╔══
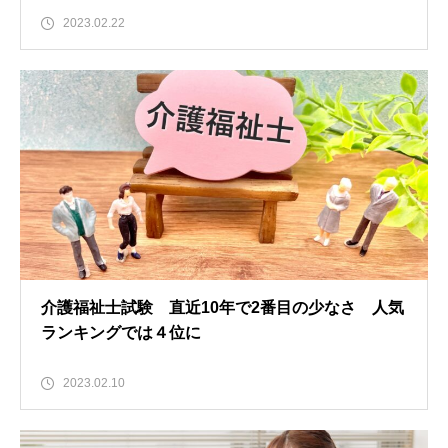
2023.02.22
介護福祉士試験 直近10年で2番目の少なさ 人気
ランキングでは４位に
2023.02.10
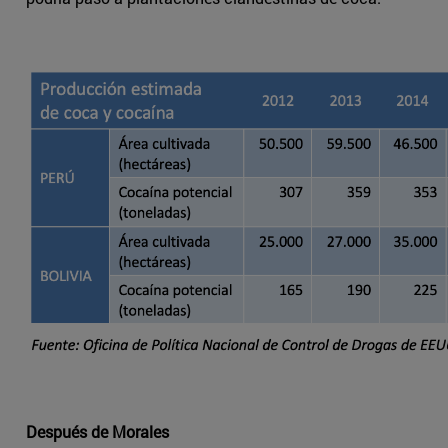
Después de Morales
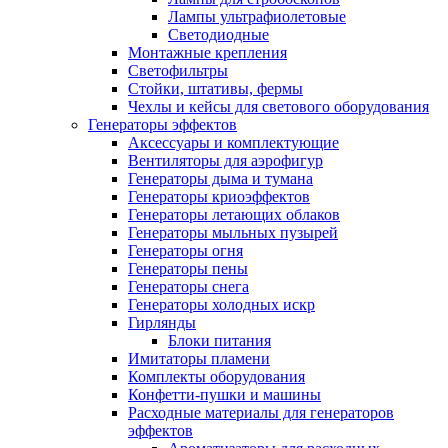
Лампы ультрафиолетовые
Светодиодные
Монтажные крепления
Светофильтры
Стойки, штативы, фермы
Чехлы и кейсы для светового оборудования
Генераторы эффектов
Аксессуары и комплектующие
Вентиляторы для аэрофигур
Генераторы дыма и тумана
Генераторы криоэффектов
Генераторы летающих облаков
Генераторы мыльных пузырей
Генераторы огня
Генераторы пены
Генераторы снега
Генераторы холодных искр
Гирлянды
Блоки питания
Имитаторы пламени
Комплекты оборудования
Конфетти-пушки и машины
Расходные материалы для генераторов
эффектов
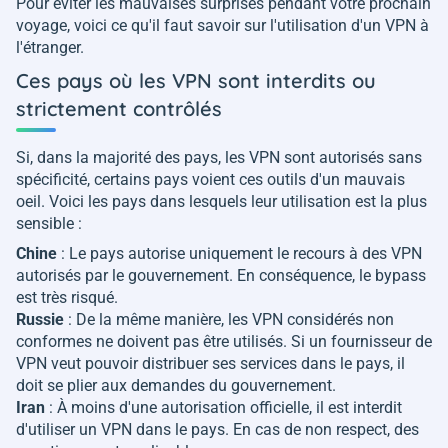
Pour éviter les mauvaises surprises pendant votre prochain
voyage, voici ce qu'il faut savoir sur l'utilisation d'un VPN à
l'étranger.
Ces pays où les VPN sont interdits ou
strictement contrôlés
Si, dans la majorité des pays, les VPN sont autorisés sans
spécificité, certains pays voient ces outils d'un mauvais
oeil. Voici les pays dans lesquels leur utilisation est la plus
sensible :
Chine
: Le pays autorise uniquement le recours à des VPN
autorisés par le gouvernement. En conséquence, le bypass
est très risqué.
Russie
: De la même manière, les VPN considérés non
conformes ne doivent pas être utilisés. Si un fournisseur de
VPN veut pouvoir distribuer ses services dans le pays, il
doit se plier aux demandes du gouvernement.
Iran
: À moins d'une autorisation officielle, il est interdit
d'utiliser un VPN dans le pays. En cas de non respect, des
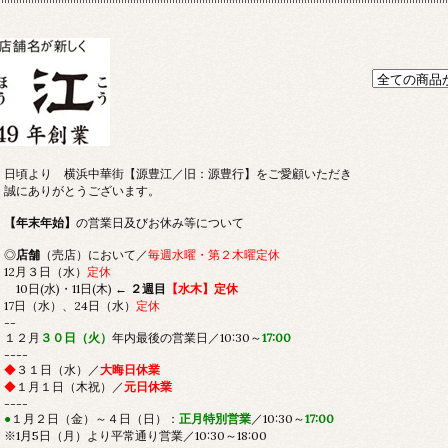
日頃より 横浜中華街【源豊江／旧：源豊行】をご愛顧いただき
誠にありがとうございます。
【年末年始】
の営業日及びお休み等について
◎
店舗
（売店）において／
毎週水曜・第２木曜定休
12月３日（水）
定休
10日(水)・11日(木) ←
２週目
【水木】定休
17日（水）、24日（水）
定休
--
１２月
３０日（火）
年内最後の営業日／10:30～
17:00
----
◆
３１日（水）／
大晦日休業
◆
１月１日（木祝）／
元日休業
----
●
１月２日（金）～４日（日）：
正月特別営業
／10:30～
17:00
※1月5日（月）より平常通り営業／10:30～18:00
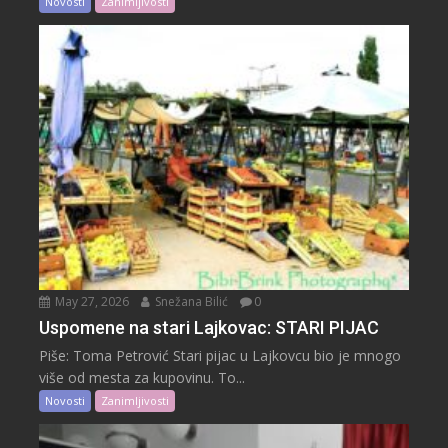
Novosti
Zanimljivosti
May 27, 2026
Snežana Bilić
0
Uspomene na stari Lajkovac: STARI PIJAC
Piše: Toma Petrović Stari pijac u Lajkovcu bio je mnogo
više od mesta za kupovinu. To...
Novosti
Zanimljivosti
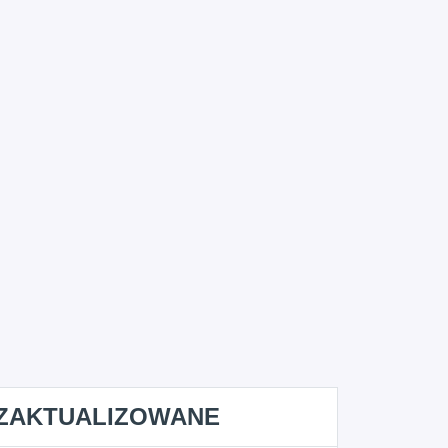
ZAKTUALIZOWANE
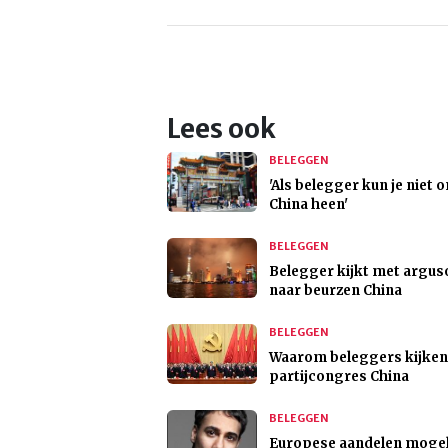
Lees ook
BELEGGEN
'Als belegger kun je niet 
China heen'
BELEGGEN
Belegger kijkt met argu
naar beurzen China
BELEGGEN
Waarom beleggers kijken
partijcongres China
BELEGGEN
Europese aandelen mogel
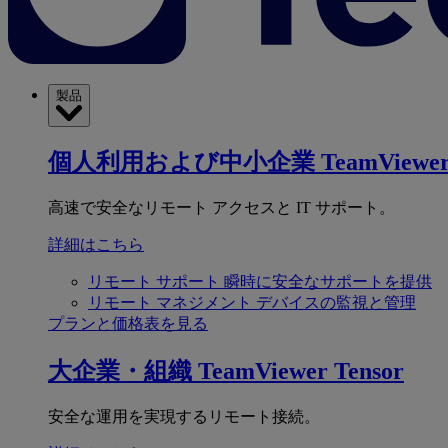
製品
個人利用および中小企業
TeamViewer
高速で安全なリモート アクセスと IT サポート。
詳細はこちら
リモート サポート
瞬時に安全なサポートを提供
リモート マネジメント
デバイスの監視と管理
プランと価格表を見る
大企業・組織
TeamViewer Tensor
安全な運用を実現するリモート接続。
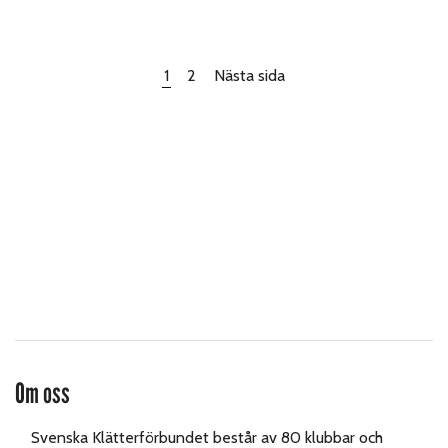
1
2
Nästa sida
Om oss
Svenska Klätterförbundet består av 80 klubbar och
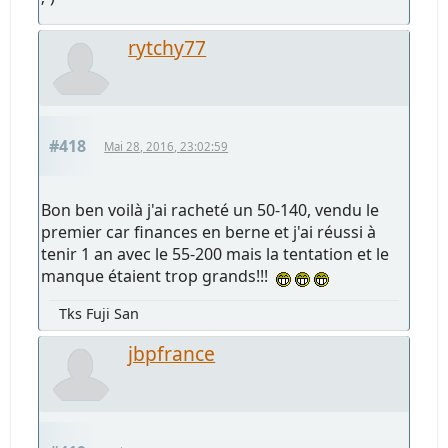
rytchy77
#418
Mai 28, 2016, 23:02:59
Bon ben voilà j'ai racheté un 50-140, vendu le
premier car finances en berne et j'ai réussi à
tenir 1 an avec le 55-200 mais la tentation et le
manque étaient trop grands!!!
Tks Fuji San
jbpfrance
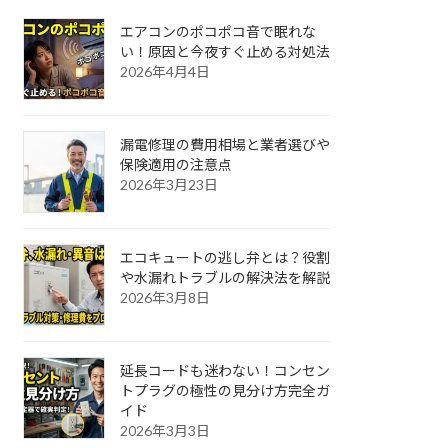
エアコンのポコポコ音で眠れな
い！原因と今夜すぐ止める対処法
2026年4月4日
漏電修理の費用相場と業者選びや
保険適用の注意点
2026年3月23日
エコキュートの逃し弁とは？役割
や水漏れトラブルの解決法を解説
2026年3月8日
延長コードも迷わない！コンセン
トプラグの極性の見分け方完全ガ
イド
2026年3月3日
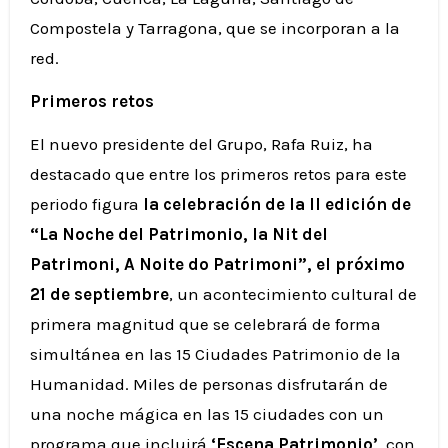
Compostela y Tarragona, que se incorporan a la
red.
Primeros retos
El nuevo presidente del Grupo, Rafa Ruiz, ha
destacado que entre los primeros retos para este
periodo figura
la celebración de la II edición de
“La Noche del Patrimonio, la Nit del
Patrimoni, A Noite do Patrimoni”, el próximo
21 de septiembre
, un acontecimiento cultural de
primera magnitud que se celebrará de forma
simultánea en las 15 Ciudades Patrimonio de la
Humanidad. Miles de personas disfrutarán de
una noche mágica en las 15 ciudades con un
programa que incluirá
‘Escena Patrimonio’
, con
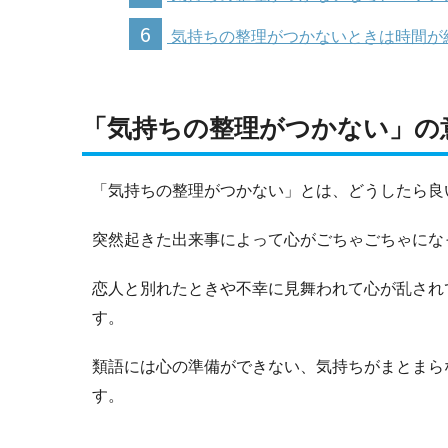
6
気持ちの整理がつかないときは時間が
「気持ちの整理がつかない」の
「気持ちの整理がつかない」とは、どうしたら良
突然起きた出来事によって心がごちゃごちゃにな
恋人と別れたときや不幸に見舞われて心が乱され
す。
類語には心の準備ができない、気持ちがまとまら
す。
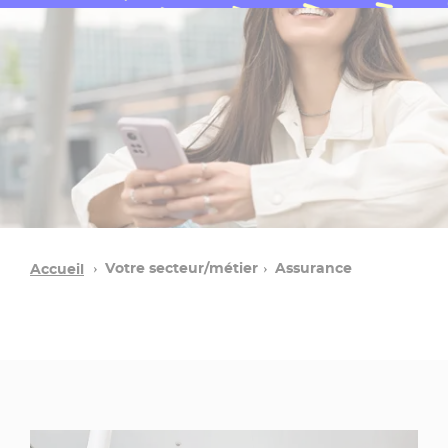
Votre secteur/métier
Assurance
Accueil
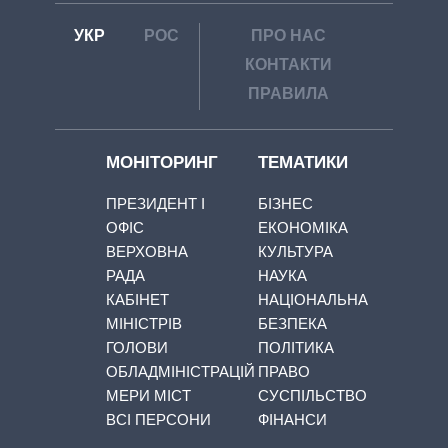
УКР
РОС
ПРО НАС
КОНТАКТИ
ПРАВИЛА
МОНІТОРИНГ
ТЕМАТИКИ
ПРЕЗИДЕНТ І
БІЗНЕС
ОФІС
ЕКОНОМІКА
ВЕРХОВНА
КУЛЬТУРА
РАДА
НАУКА
КАБІНЕТ
НАЦІОНАЛЬНА
МІНІСТРІВ
БЕЗПЕКА
ГОЛОВИ
ПОЛІТИКА
ОБЛАДМІНІСТРАЦІЙ
ПРАВО
МЕРИ МІСТ
СУСПІЛЬСТВО
ВСІ ПЕРСОНИ
ФІНАНСИ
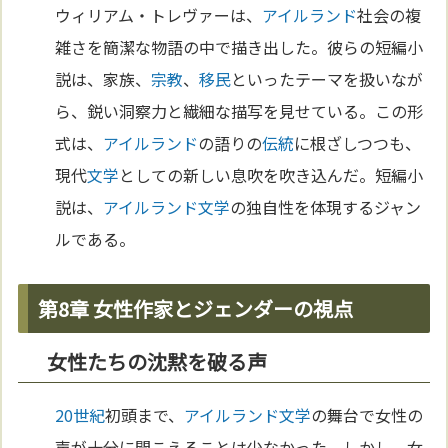
ウィリアム・トレヴァーは、
アイルランド
社会の複
雑さを簡潔な物語の中で描き出した。彼らの短編小
説は、家族、
宗教
、
移民
といったテーマを扱いなが
ら、鋭い洞察力と繊細な描写を見せている。この形
式は、
アイルランド
の語りの
伝統
に根ざしつつも、
現代
文学
としての新しい息吹を吹き込んだ。短編小
説は、
アイルランド
文学
の独自性を体現するジャン
ルである。
第8章 女性作家とジェンダーの視点
女性たちの沈黙を破る声
20世紀
初頭まで、
アイルランド
文学
の舞台で女性の
声が十分に聞こえることは少なかった。しかし、女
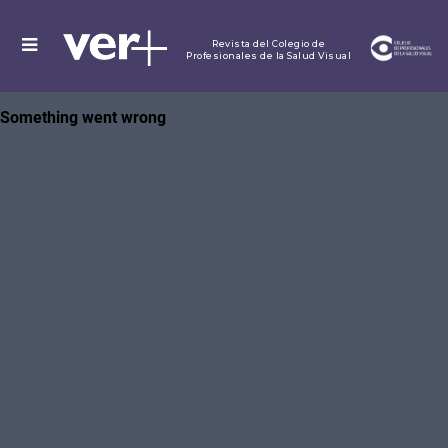
MENU
Revista del Colegio de
Profesionales de la Salud Visual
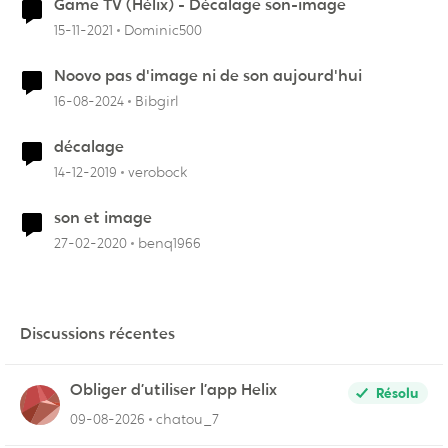
Game TV (Hélix) - Décalage son-image
15-11-2021
Dominic500
Noovo pas d'image ni de son aujourd'hui
16-08-2024
Bibgirl
décalage
14-12-2019
verobock
son et image
27-02-2020
benq1966
Discussions récentes
Obliger d’utiliser l’app Helix
Résolu
09-08-2026
chatou_7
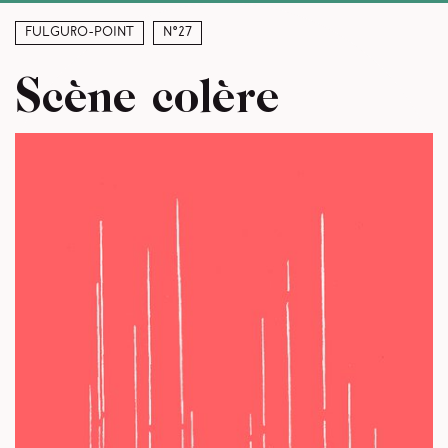
Fulguro-Point
N°27
Scène colère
╚══
__ASSIGNMENT__: What lines of the listing above hold "utilisation"? Copy all of them.

__OUTPUT FOR THIS EXERCISE__:
voyage, voici ce qu'il faut savoir sur l'utilisation d'un VPN à
oeil. Voici les pays dans lesquels leur utilisation est la plus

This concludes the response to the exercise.